» **SOURCE DOCUMENT**
=== Begin Enclosure ===
Targeting pre-cancer with vaccines

There’s even more potential beyond screening. With our funding, three teams at the University of Oxford are also developing new types of preventative cancer vaccines tuned to help the immune system identify and destroy potentially pre-cancerous cells in people with a higher risk of specific cancers.

The vaccines themselves are still in the early phases of development, but the names are set. They’re called OvarianVax, LungVax and LynchVax, and they help protect people from ovarian cancer, lung cancer and cancers linked to an inherited condition called Lynch syndrome, respectively.

We can’t currently screen for most of the potentially pre-cancerous changes that come before these cancer types (although Lynch syndrome increases people’s risk of bowel cancer and can change how people are screened), but research into the genetic “life history” of different cancers has already shown us a lot about how they develop over time. The teams are taking now taking that knowledge further, identifying and targeting the most important changes the immune system needs to be able to recognise to intercept cancers before they start.

A close up shot of a vial of LungVax, the first lung cancer prevention vaccine.
A vial of LungVax, the world’s first lung cancer prevention vaccine. Credit: Professor Sarah Blagden/University of Oxford.

As we mentioned above, the immune system is usually able to do this on its own. The vaccines just give immune cells a little extra guidance, which can be especially important when people have a higher cancer risk. In people who smoke, for example, or who have inherited gene changes that restrict a cell’s ability to repair DNA damage (like BRCA mutations), there are more chances for pre-cancers to grow and progress without the immune system stopping them.

Across all three Vax projects researchers are using technology used in COVID-19 vaccines to give the immune system a clear set of genetic instructions that should help it to spot and kill more potentially pre-cancerous cells. That’s possible because early DNA changes that can raise the risk of a cell becoming cancerous also lead to “red flag” proteins called neoantigens appearing on the cell’s surface. As pre-cancers become cancers, they develop ways of disguising these changes, but, before then, a well-designed vaccine is likely to be much more effective.
=== End Enclosure ===
» **Stored data entries**
=== Begin Enclosure ===
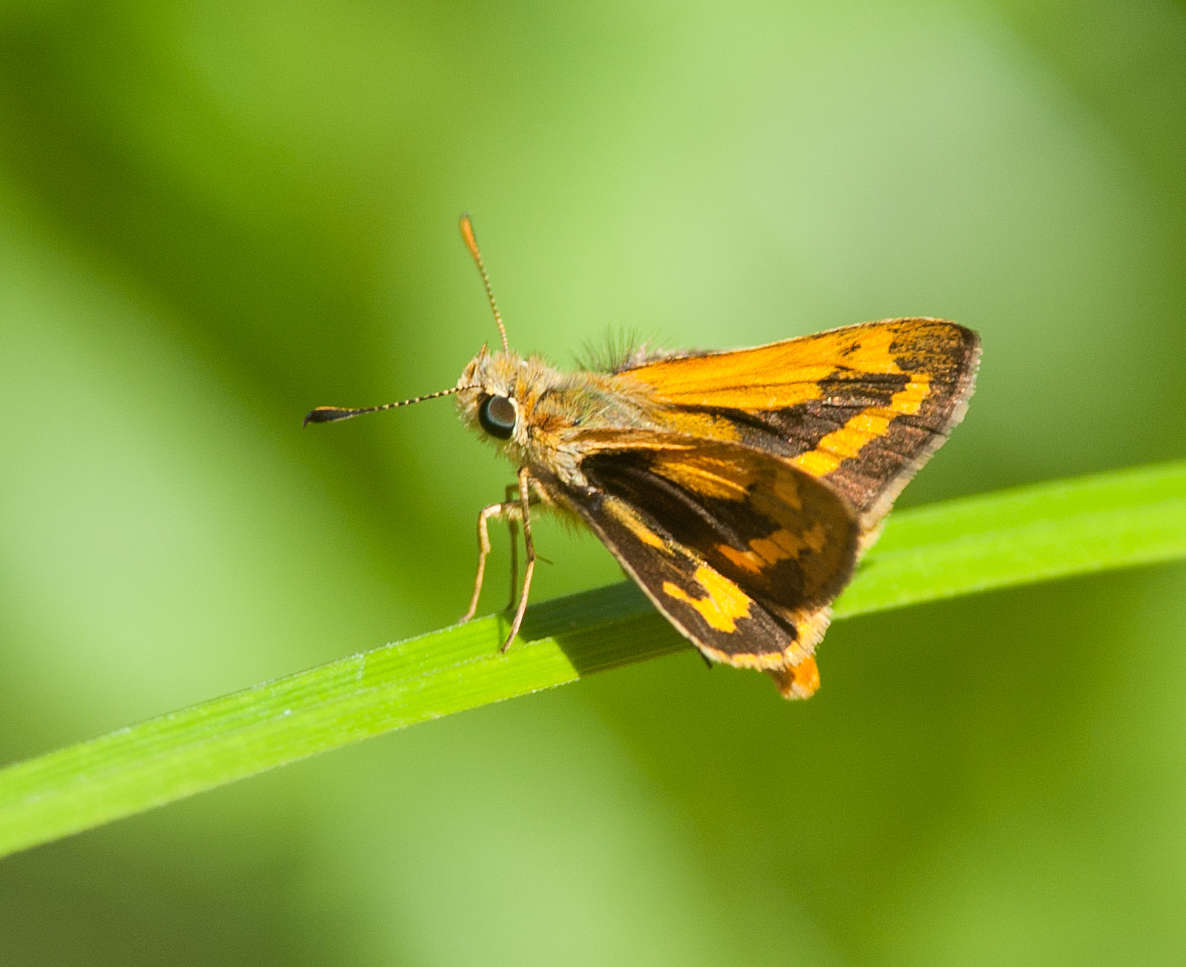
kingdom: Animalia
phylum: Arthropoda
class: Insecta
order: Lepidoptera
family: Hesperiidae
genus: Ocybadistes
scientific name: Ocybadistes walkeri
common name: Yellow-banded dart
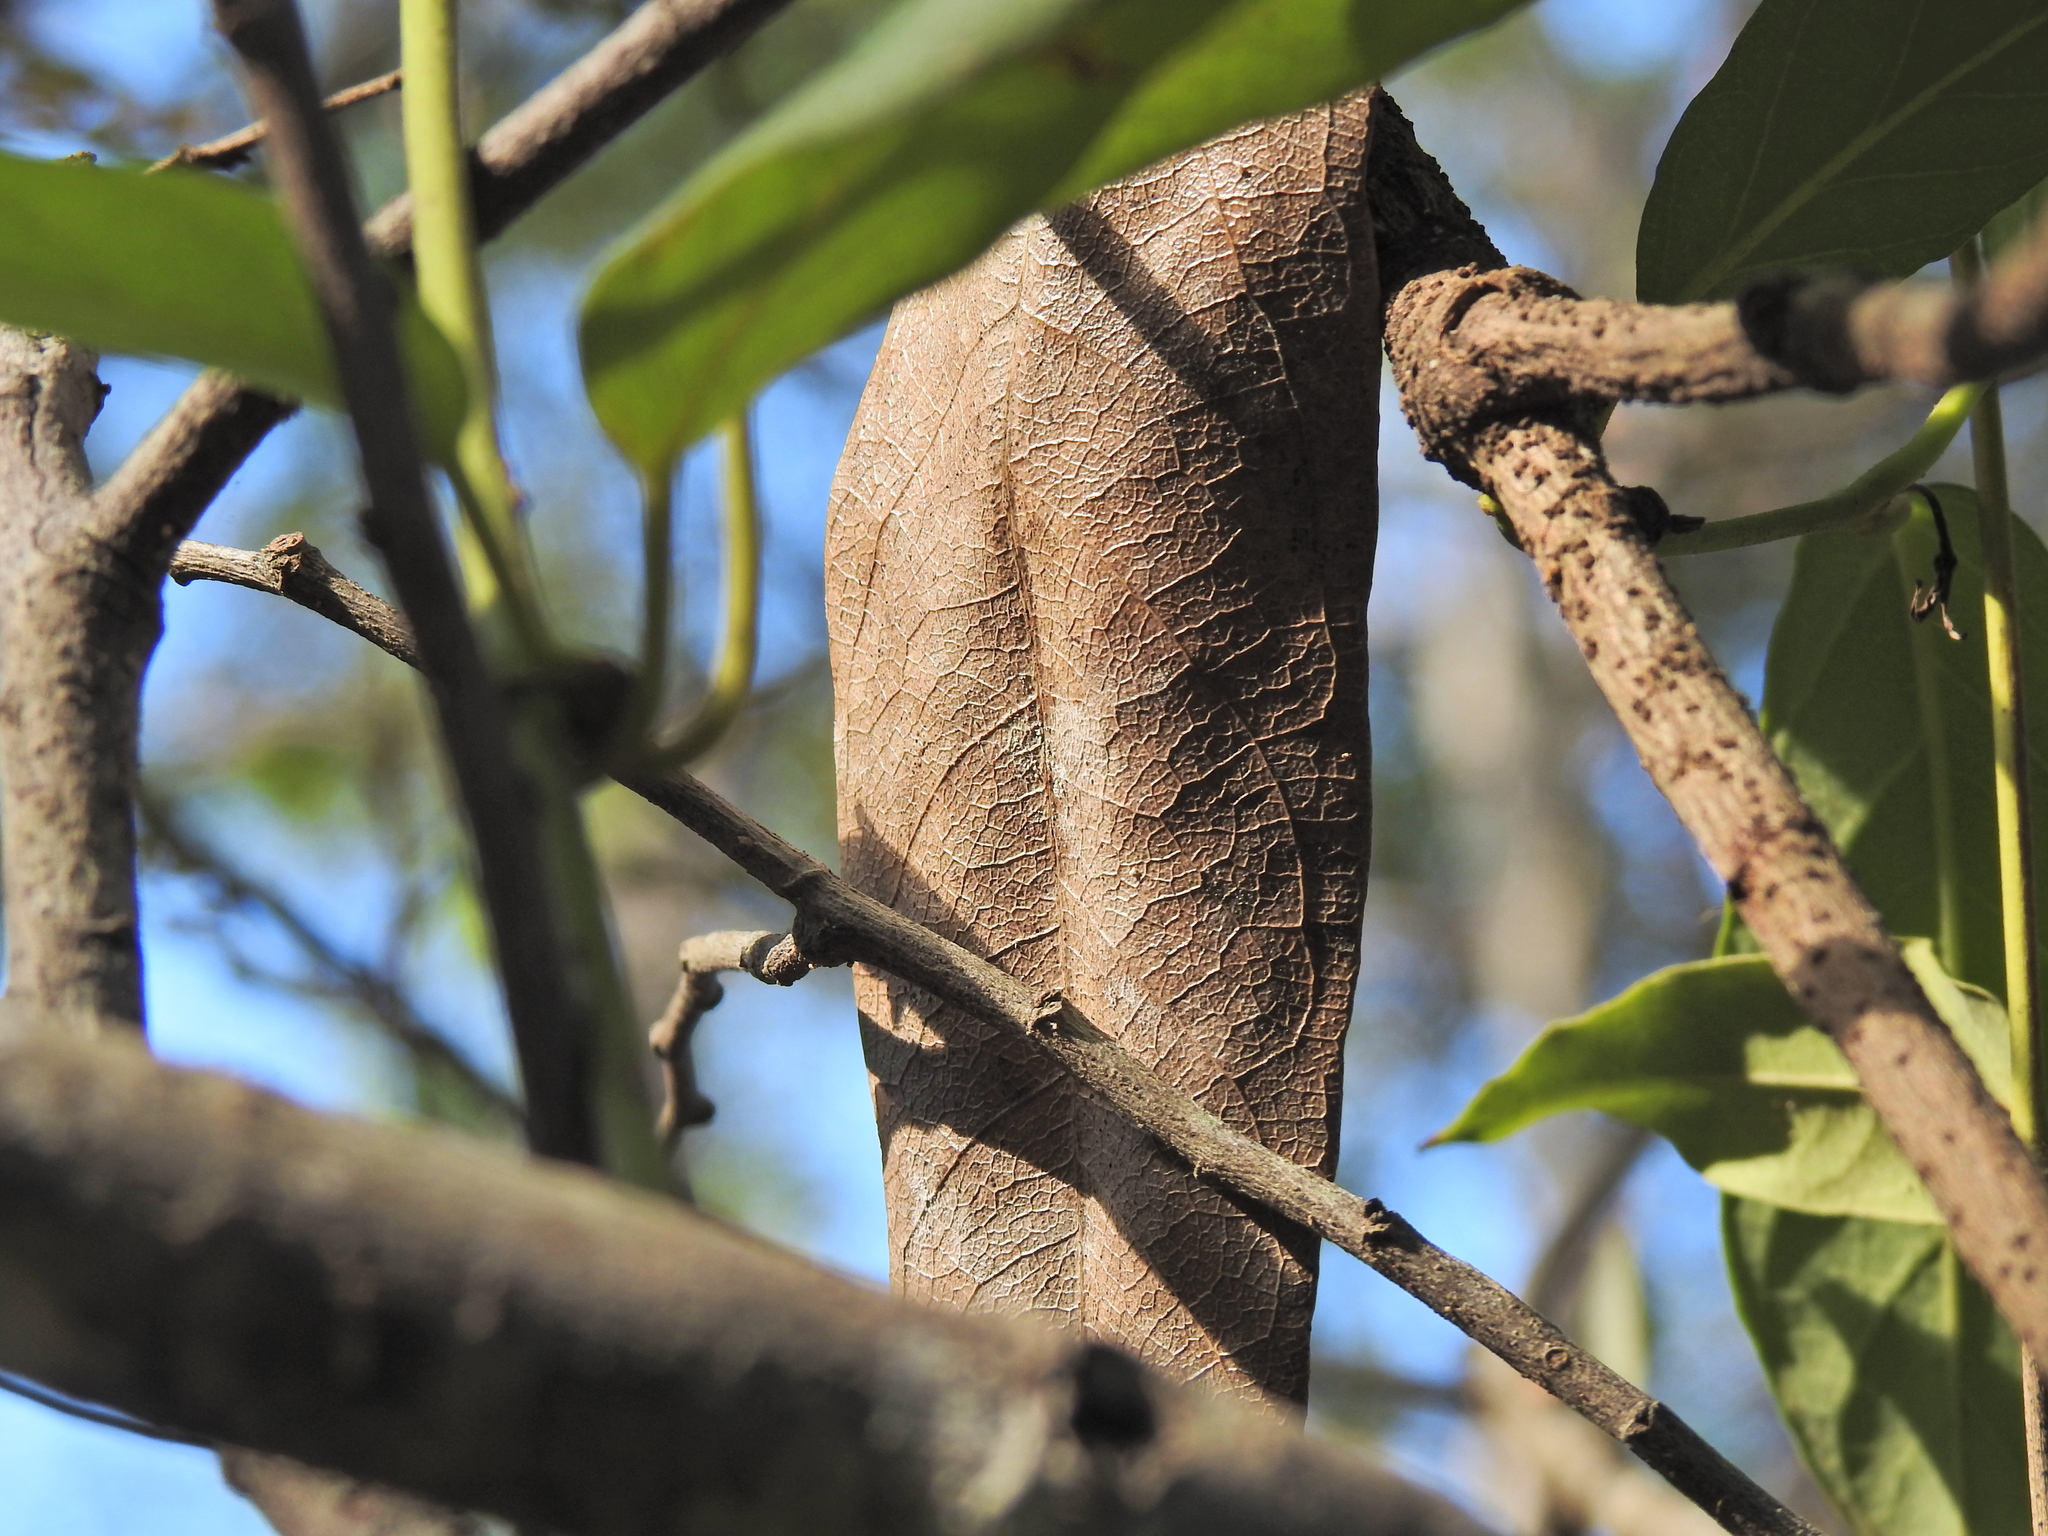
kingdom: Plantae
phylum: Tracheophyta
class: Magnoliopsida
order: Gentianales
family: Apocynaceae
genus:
=== End Enclosure ===
Continue the cancer vaccine text, starting after its last sentence. The listing has no connection to the text about preventative cancer vaccines.

» **WRITTEN RESPONSE**
We recently announced more than £2m of funding for a phase 1 clinical trial of LungVax, which will help us understand the best and safest dose to use to help protect people at high risk of lung cancer. Later stages of the trial will focus more on how well the vaccine works. The first participants should receive their first doses in summer 2026.

Starting with prevention

OvarianVax, LungVax and LynchVax are examples of precision cancer prevention projects, which turn insights about specific people’s cancer risk into tools we can use to protect them.

Elsewhere, Professor Sarah Blagden, one of the co-leads for LungVax, is leading the MILI trial for people with a genetic condition called Li Fraumeni syndrome, which gives them a higher cancer risk than any other group. MILI is testing whether a diabetes drug called metformin can help keep cells with faulty “tumour suppressor” genes from picking up other changes that could lead to cancer. It has the potential to help us design specific cancer-preventing drugs that do metformin’s job more effectively.

Our researchers have also shown that taking a small dose of aspirin every day can halve bowel cancer risk for people with Lynch syndrome. It’s likely the immune system is involved in that effect too, as aspirin reduces inflammation, a different type of immune response that helps wounds heal, but can sometimes support the development of potentially pre-cancerous cells.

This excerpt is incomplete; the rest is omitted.